[Saved entries]
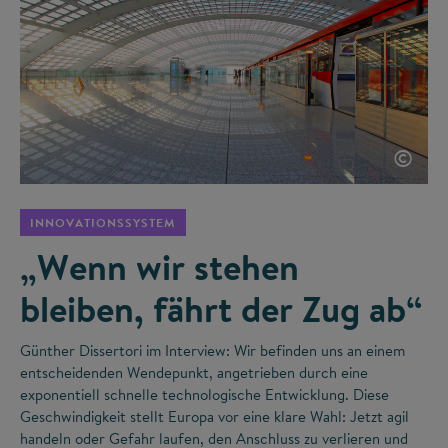
©
INNOVATIONSSYSTEM
„Wenn wir stehen
bleiben, fährt der Zug ab“
Günther Dissertori im Interview: Wir befinden uns an einem
entscheidenden Wendepunkt, angetrieben durch eine
exponentiell schnelle technologische Entwicklung. Diese
Geschwindigkeit stellt Europa vor eine klare Wahl: Jetzt agil
handeln oder Gefahr laufen, den Anschluss zu verlieren und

## [What to work on]
From the first line to the last, output the data exactly; skip any pictures.

## [Solution for this exercise]
©
INNOVATIONSSYSTEM
„Wenn wir stehen
bleiben, fährt der Zug ab“
Günther Dissertori im Interview: Wir befinden uns an einem
entscheidenden Wendepunkt, angetrieben durch eine
exponentiell schnelle technologische Entwicklung. Diese
Geschwindigkeit stellt Europa vor eine klare Wahl: Jetzt agil
handeln oder Gefahr laufen, den Anschluss zu verlieren und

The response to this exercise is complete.